------ INFORMATION PROVIDED ------

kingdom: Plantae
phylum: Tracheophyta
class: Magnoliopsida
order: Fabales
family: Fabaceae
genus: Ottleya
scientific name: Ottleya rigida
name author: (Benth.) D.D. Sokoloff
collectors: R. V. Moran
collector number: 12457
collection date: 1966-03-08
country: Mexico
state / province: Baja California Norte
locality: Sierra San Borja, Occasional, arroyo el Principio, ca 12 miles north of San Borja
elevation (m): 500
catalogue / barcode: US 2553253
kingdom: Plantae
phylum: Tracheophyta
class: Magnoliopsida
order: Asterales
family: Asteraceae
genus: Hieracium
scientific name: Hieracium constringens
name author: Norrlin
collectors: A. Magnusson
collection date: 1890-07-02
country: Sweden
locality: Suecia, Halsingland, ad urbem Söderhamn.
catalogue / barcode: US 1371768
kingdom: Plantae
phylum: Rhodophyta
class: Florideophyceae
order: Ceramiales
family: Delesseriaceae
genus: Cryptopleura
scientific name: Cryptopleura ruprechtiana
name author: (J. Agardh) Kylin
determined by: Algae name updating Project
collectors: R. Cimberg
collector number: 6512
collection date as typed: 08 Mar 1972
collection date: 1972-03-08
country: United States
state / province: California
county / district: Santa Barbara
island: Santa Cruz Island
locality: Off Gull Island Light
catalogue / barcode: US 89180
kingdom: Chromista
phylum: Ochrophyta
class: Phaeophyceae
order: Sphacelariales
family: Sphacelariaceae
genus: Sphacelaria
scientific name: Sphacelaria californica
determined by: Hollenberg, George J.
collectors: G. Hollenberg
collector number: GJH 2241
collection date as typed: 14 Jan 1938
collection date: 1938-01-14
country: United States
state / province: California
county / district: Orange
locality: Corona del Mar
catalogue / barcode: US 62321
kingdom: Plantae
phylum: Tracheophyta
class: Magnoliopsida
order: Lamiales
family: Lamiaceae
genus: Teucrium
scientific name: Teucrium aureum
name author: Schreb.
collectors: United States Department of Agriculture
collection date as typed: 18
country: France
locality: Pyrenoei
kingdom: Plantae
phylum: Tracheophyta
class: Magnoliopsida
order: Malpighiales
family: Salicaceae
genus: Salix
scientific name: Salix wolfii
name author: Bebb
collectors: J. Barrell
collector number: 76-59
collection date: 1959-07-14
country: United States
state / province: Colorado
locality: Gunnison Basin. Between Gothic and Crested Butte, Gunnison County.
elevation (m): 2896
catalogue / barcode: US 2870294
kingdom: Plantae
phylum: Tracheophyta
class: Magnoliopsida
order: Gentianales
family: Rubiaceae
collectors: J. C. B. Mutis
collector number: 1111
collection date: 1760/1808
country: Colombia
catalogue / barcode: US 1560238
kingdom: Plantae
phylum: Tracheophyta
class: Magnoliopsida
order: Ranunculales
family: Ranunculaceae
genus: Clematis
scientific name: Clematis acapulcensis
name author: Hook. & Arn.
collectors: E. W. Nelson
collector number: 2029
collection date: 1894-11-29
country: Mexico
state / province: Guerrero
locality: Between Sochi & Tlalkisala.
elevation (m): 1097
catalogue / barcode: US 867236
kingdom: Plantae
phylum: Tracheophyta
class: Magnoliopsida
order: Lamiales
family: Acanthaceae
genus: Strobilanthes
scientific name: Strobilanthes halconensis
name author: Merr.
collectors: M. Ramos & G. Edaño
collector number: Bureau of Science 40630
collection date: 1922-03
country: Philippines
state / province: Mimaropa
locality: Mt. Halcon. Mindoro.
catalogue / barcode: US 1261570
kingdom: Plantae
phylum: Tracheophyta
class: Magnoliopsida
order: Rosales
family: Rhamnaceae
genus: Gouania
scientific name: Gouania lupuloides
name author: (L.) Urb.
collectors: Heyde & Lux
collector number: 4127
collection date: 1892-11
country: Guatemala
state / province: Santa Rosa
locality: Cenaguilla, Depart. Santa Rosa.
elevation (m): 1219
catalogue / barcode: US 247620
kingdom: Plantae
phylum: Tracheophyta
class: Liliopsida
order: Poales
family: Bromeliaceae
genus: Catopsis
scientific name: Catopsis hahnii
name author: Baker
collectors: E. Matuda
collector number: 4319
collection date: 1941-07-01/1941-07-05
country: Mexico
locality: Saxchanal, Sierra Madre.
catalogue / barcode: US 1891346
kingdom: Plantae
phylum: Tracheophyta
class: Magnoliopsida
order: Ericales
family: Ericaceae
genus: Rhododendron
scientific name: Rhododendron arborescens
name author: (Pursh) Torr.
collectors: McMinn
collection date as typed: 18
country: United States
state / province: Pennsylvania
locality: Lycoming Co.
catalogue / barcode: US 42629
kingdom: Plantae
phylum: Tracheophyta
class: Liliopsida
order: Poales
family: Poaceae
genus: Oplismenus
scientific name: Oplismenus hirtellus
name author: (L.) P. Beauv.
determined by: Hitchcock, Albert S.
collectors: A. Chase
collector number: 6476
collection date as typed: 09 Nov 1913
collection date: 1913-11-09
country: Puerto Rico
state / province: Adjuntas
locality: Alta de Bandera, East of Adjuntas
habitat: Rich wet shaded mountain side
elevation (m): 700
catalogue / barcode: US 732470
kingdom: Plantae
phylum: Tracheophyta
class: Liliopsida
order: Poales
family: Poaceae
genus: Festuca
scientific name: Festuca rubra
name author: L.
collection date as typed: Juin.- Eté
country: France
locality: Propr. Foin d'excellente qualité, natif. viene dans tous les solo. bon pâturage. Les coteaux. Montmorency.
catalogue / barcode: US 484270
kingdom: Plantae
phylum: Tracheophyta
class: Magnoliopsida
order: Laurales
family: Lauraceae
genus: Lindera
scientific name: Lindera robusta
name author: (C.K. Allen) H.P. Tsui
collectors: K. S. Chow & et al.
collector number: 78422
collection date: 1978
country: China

------

§ PROBLEM REQUIREMENTS:
Count the lines in the items above that contain the word "elevation". Give only the number.

§ FULL RESPONSE:
5